Ein unromantischer Heiratsantrag als Klammer
Doch tatsächlich ist nun "Something Special", was Tonfall und Themen angeht, ein wenig anders gelagert. Gadsby scheint sich eingelebt zu haben, im noch neuen Ruhm, in der eigenen Identität, im Dasein als Autist*in. Seit 2021 ist Gadsby mit der Produzentin Jenney Shamash verheiratet und offenkundig ziemlich glücklich, nimmt doch diese Beziehung viel Raum ein im neuen Programm. Es geht um das Kennenlernen der Schwiegereltern, die Hochzeitstorte und nicht zuletzt den Antrag, dessen reichlich unromantische Umstände die Klammer des Auftritts darstellt. Zwischendurch gibt's natürlich ein paar Abstecher in andere Gefilde, Ex-Freundinnen etwa oder auch zwei nicht gerade reibungslos verlaufene Begegnungen mit Jodie Foster. Auch für gelegentliche Seitenhiebe gegen heterosexuelle cis Männer bleibt Zeit.

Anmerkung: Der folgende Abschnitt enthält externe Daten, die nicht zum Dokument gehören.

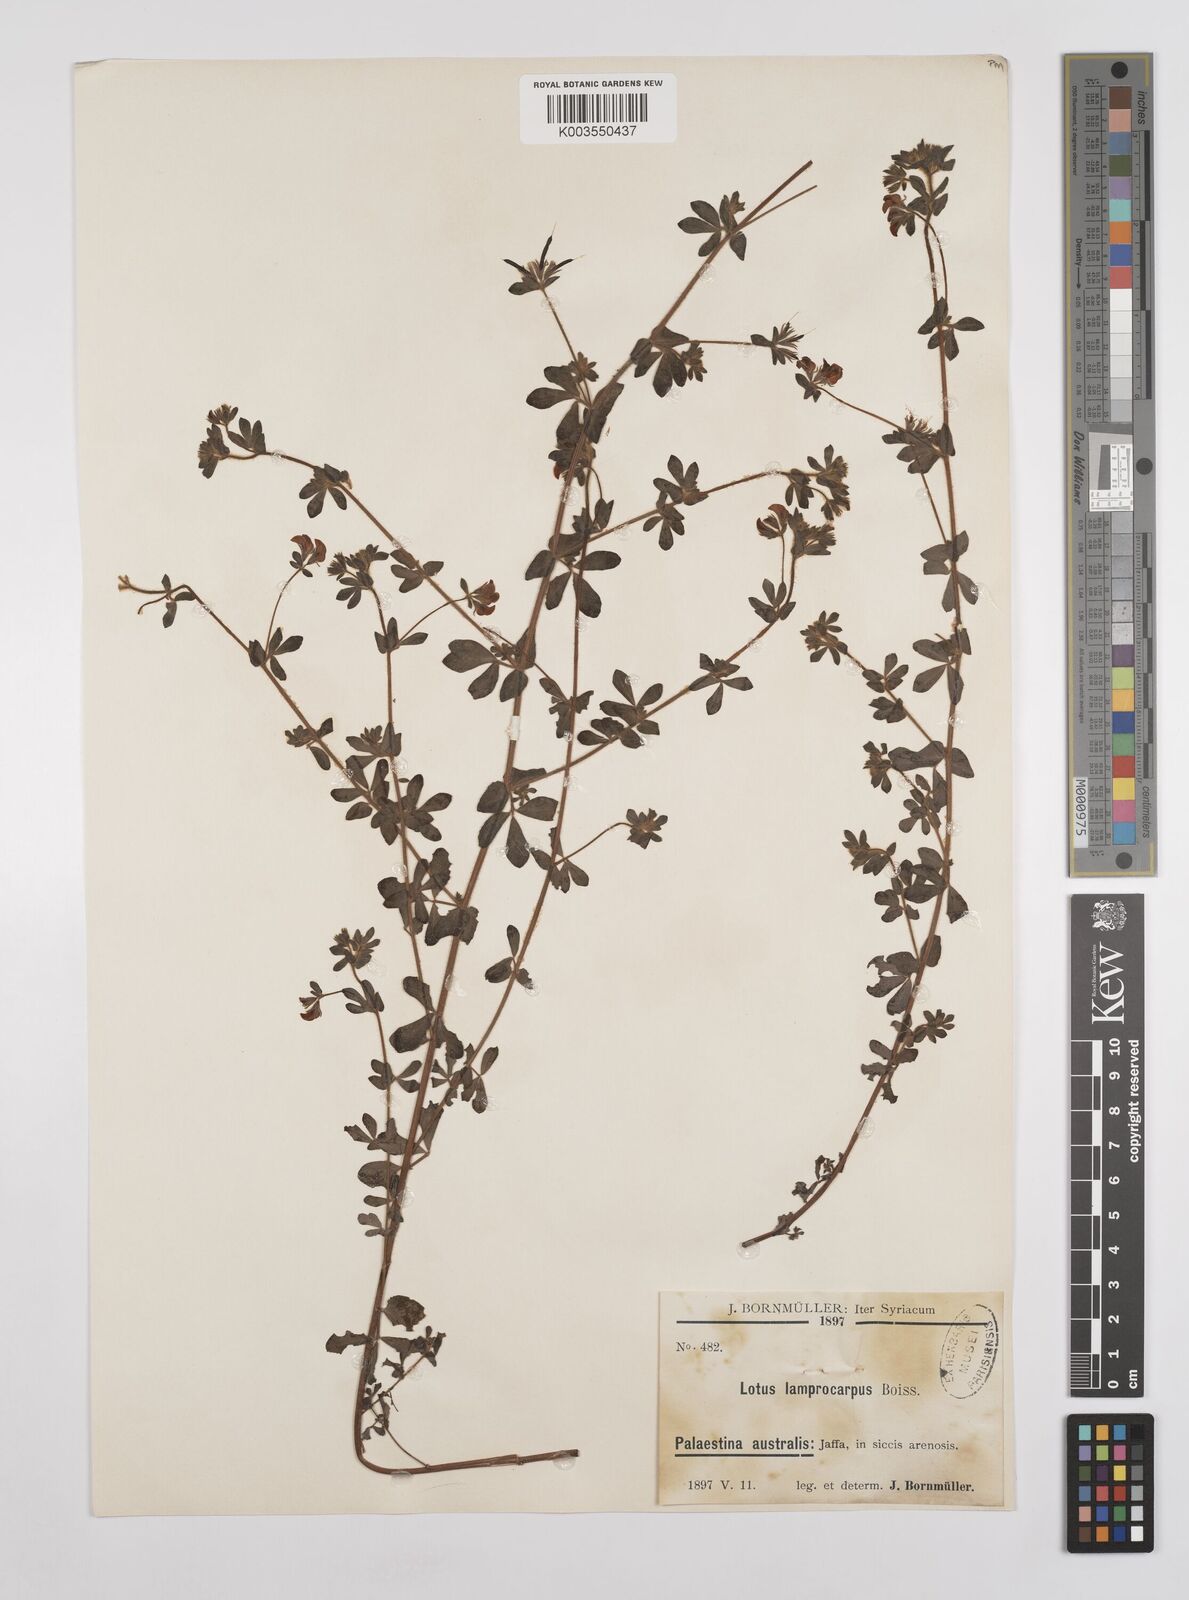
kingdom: Plantae
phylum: Tracheophyta
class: Magnoliopsida
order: Fabales
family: Fabaceae
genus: Lotus
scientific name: Lotus palustris
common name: Large birds-foot trefoil
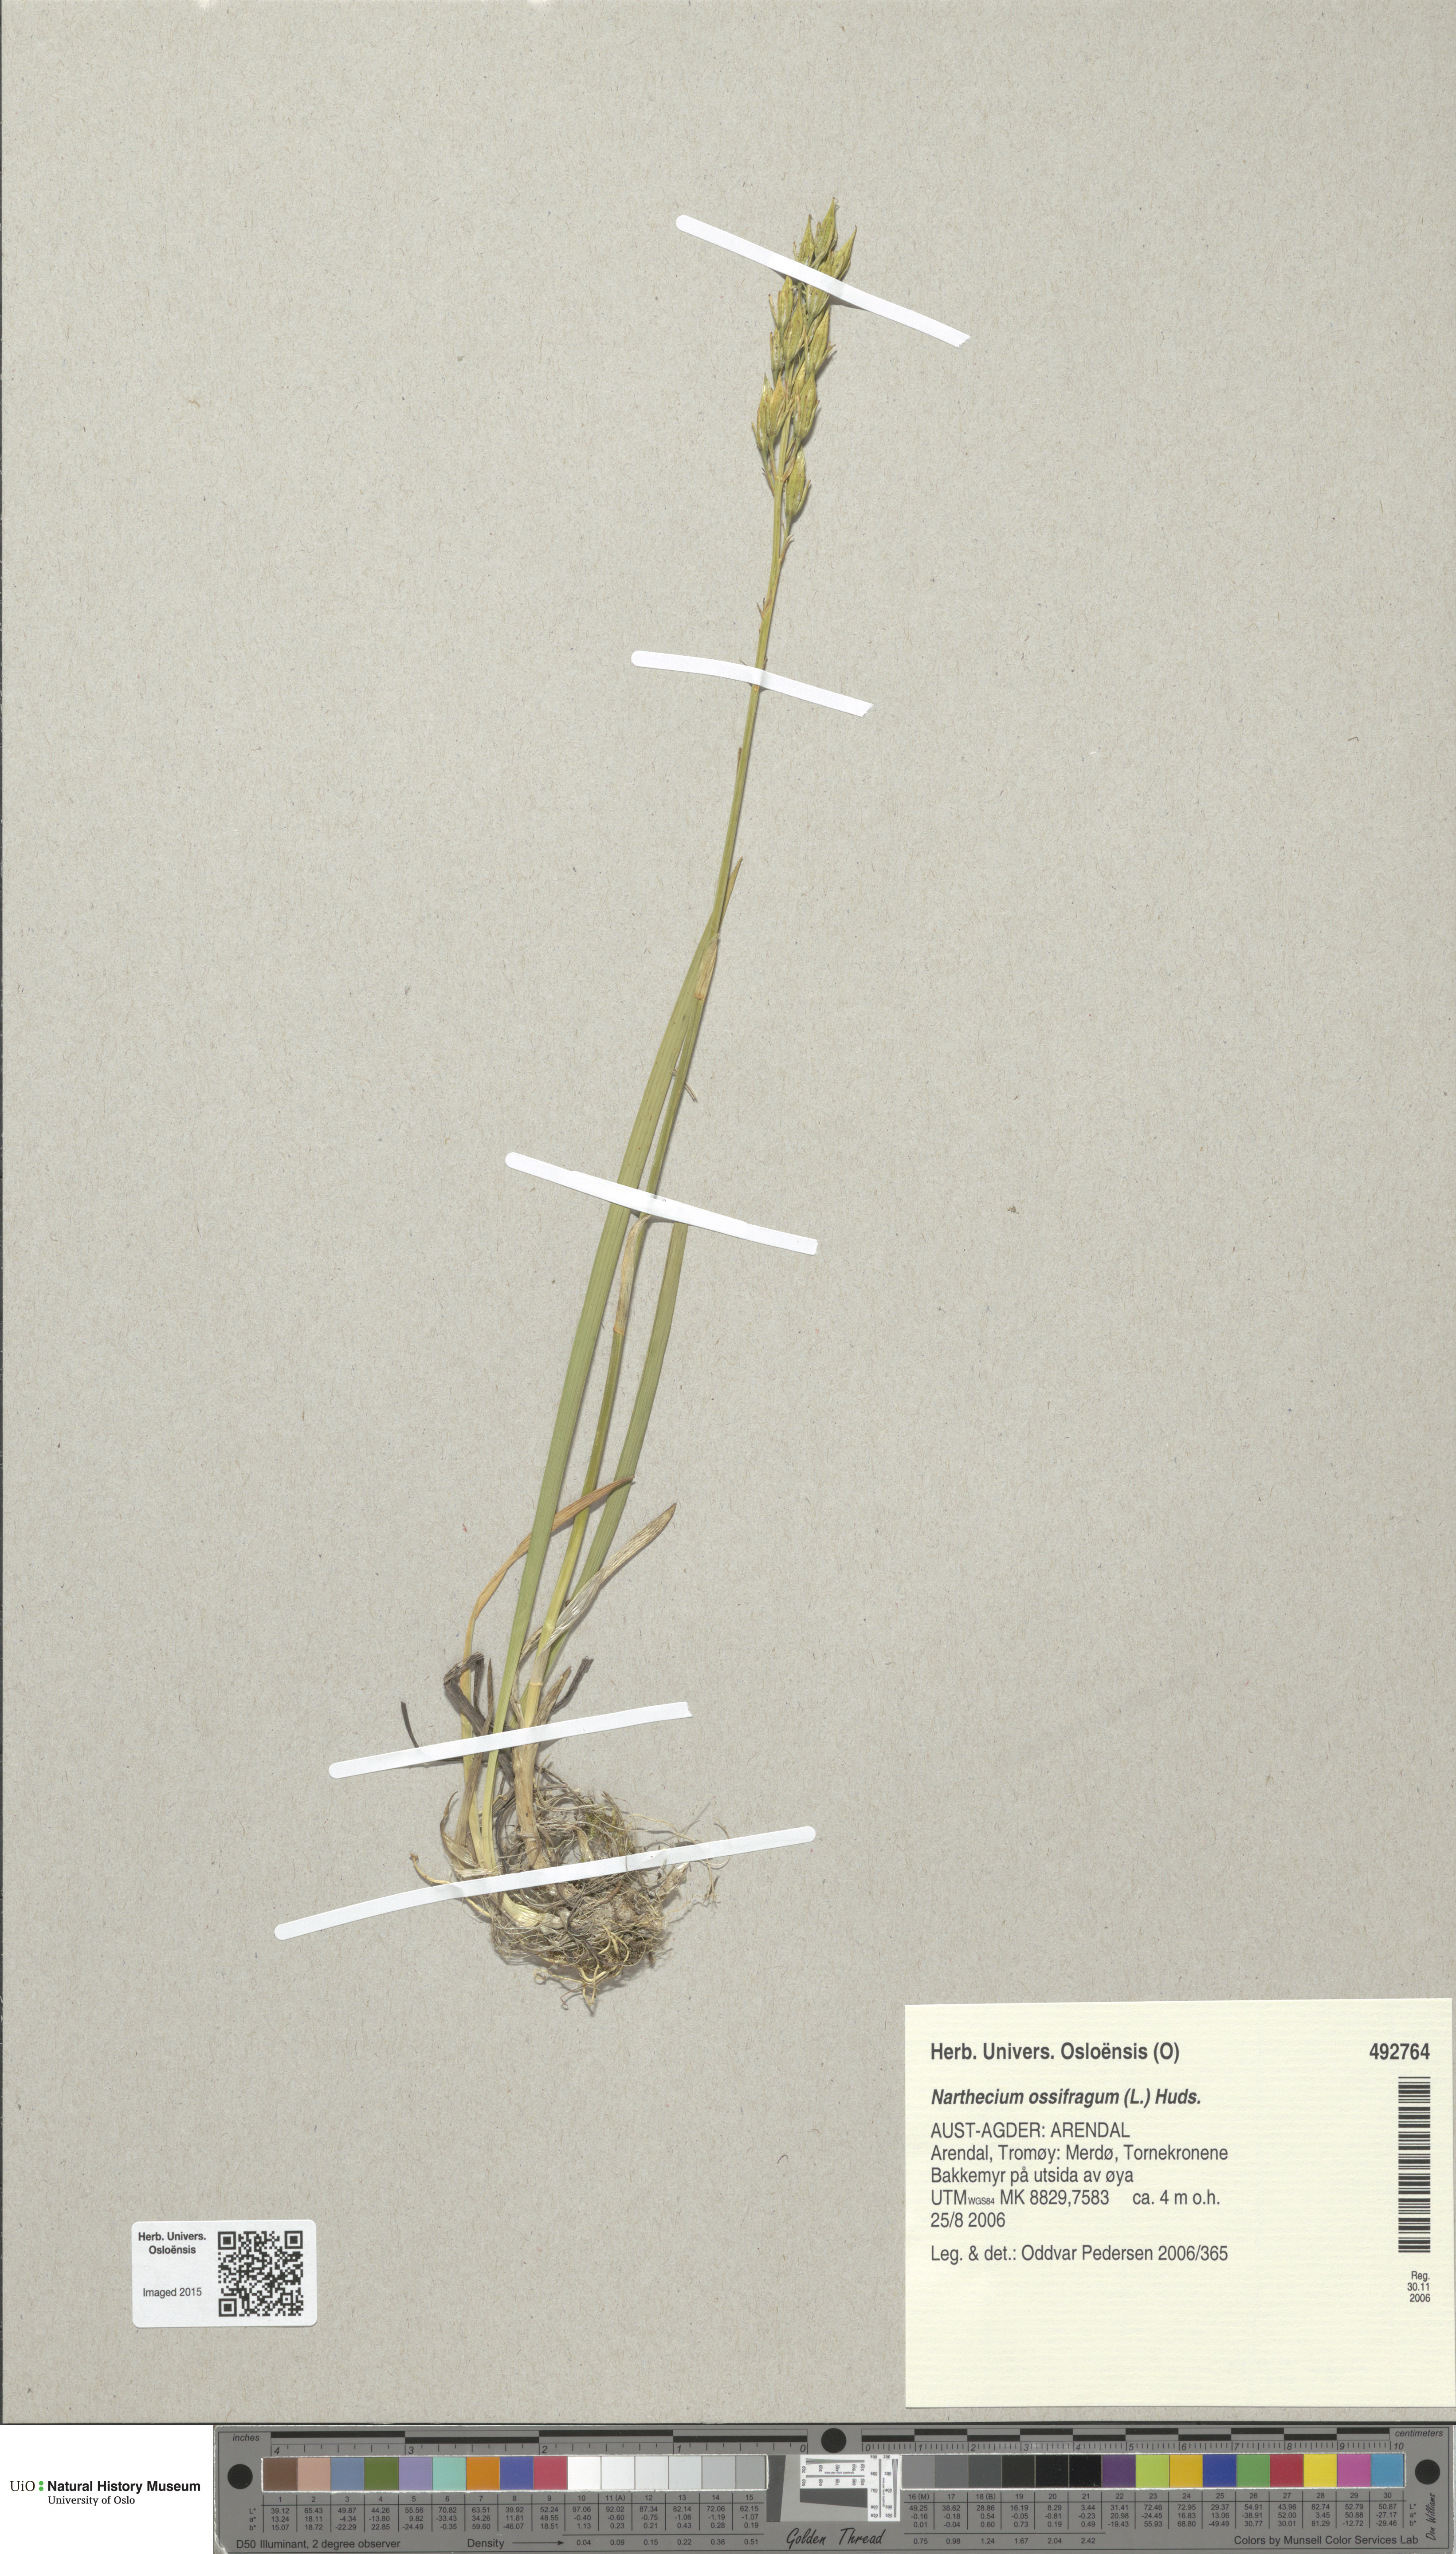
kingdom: Plantae
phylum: Tracheophyta
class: Liliopsida
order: Dioscoreales
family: Nartheciaceae
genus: Narthecium
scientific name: Narthecium ossifragum
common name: Bog asphodel
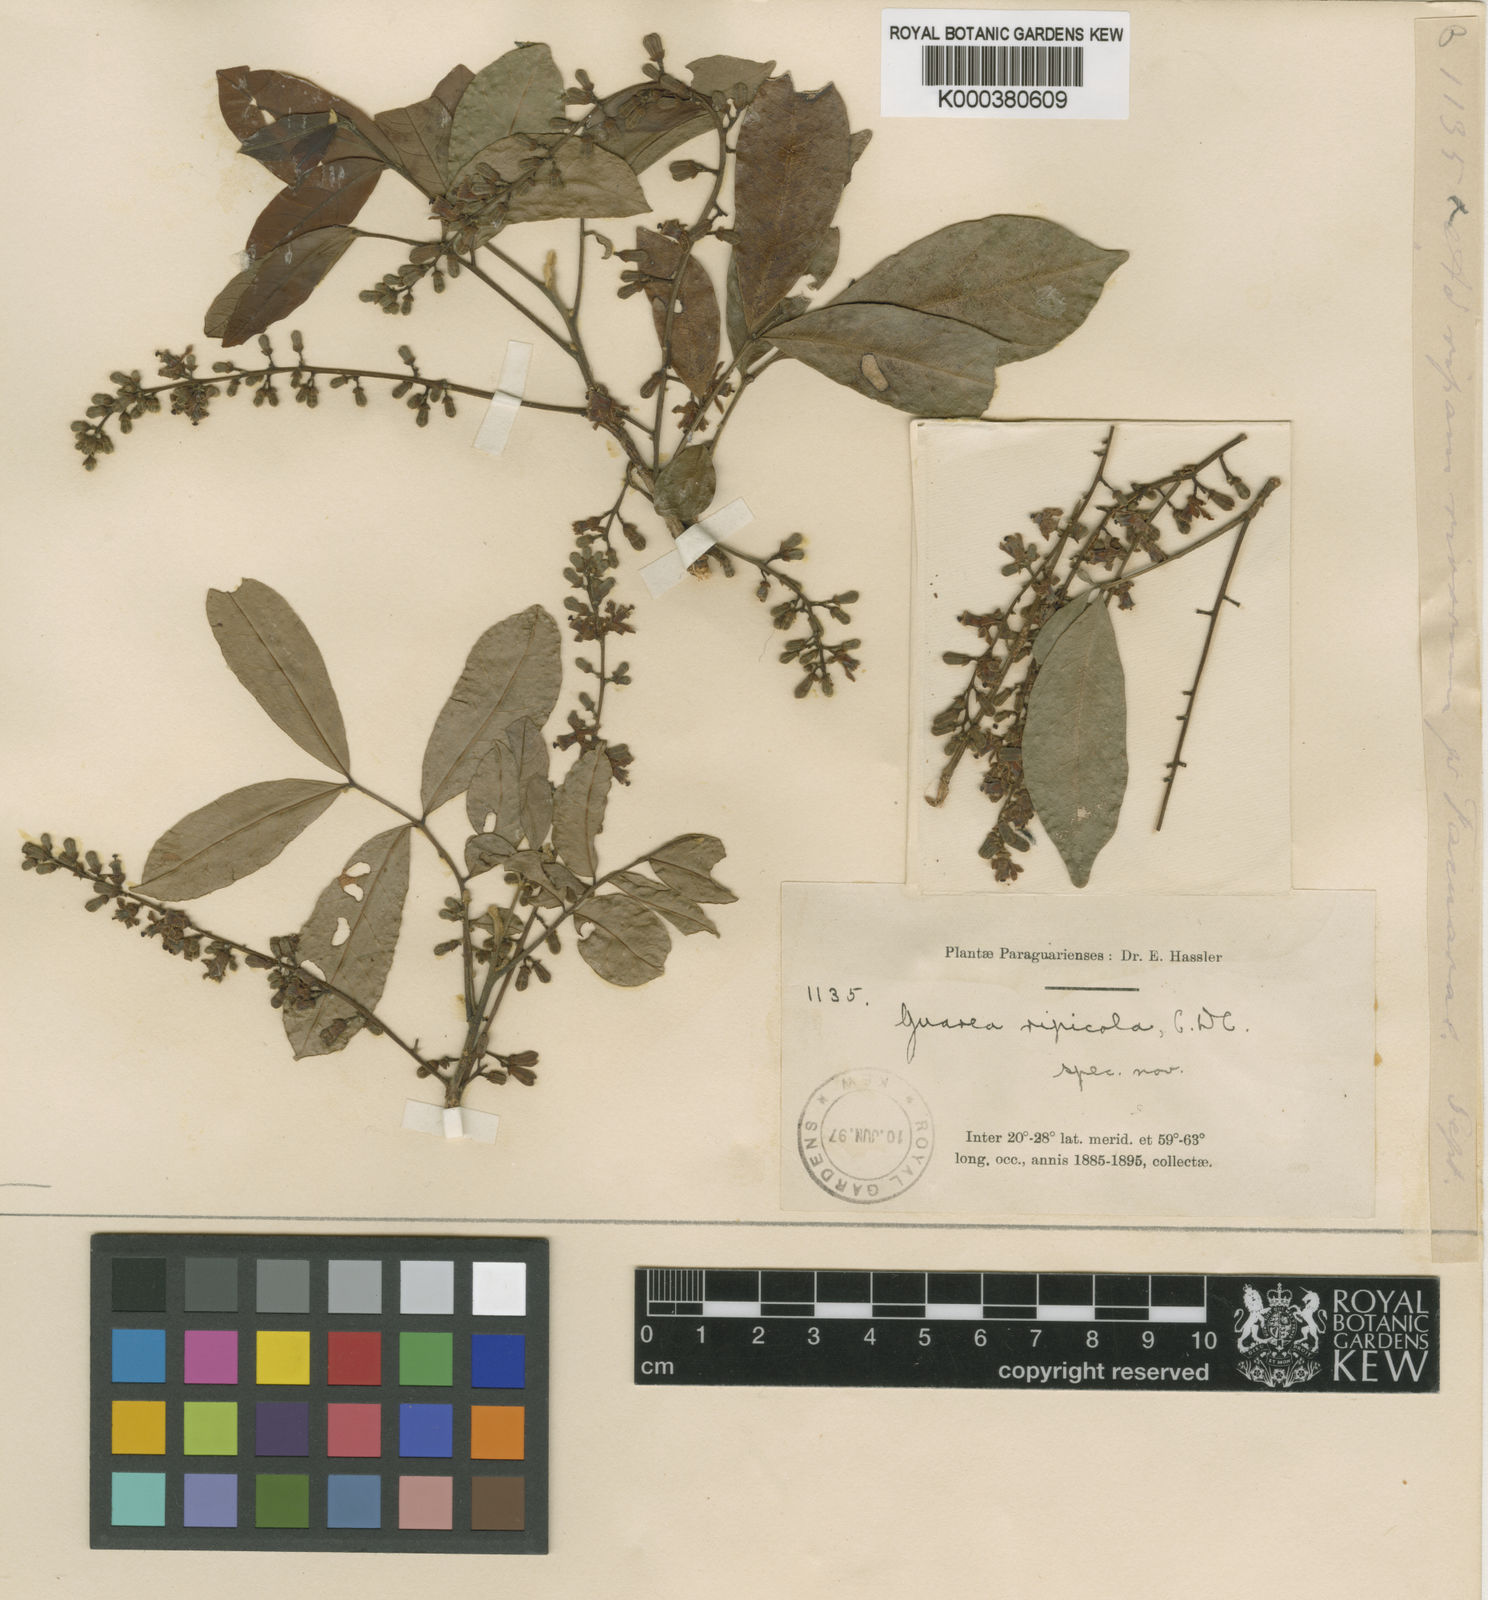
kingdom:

Hannah Gadsby im Feelgood-Abend "Something Special" (Bild: Netflix)
Noch immer teilt Gadsby also viel Autobiografisches mit dem Publikum, auch alte Traumata oder der Autismus werden dieses Mal nicht komplett ausgeblendet. Aber erstaunlich ist es schon, wie viel näher dran – nicht zwingend im Tonfall, aber doch in Aufbau und Themensetzung – das Ganze dieses Mal an konventionelleren Stand-up-Programmen ist. Auch im Vergleich mit "I'm an Entertainer", der neuen Show der ebenfalls lesbischen Komikerin Wanda Sykes, die ab dem 23. Mai bei Netflix zu sehen ist.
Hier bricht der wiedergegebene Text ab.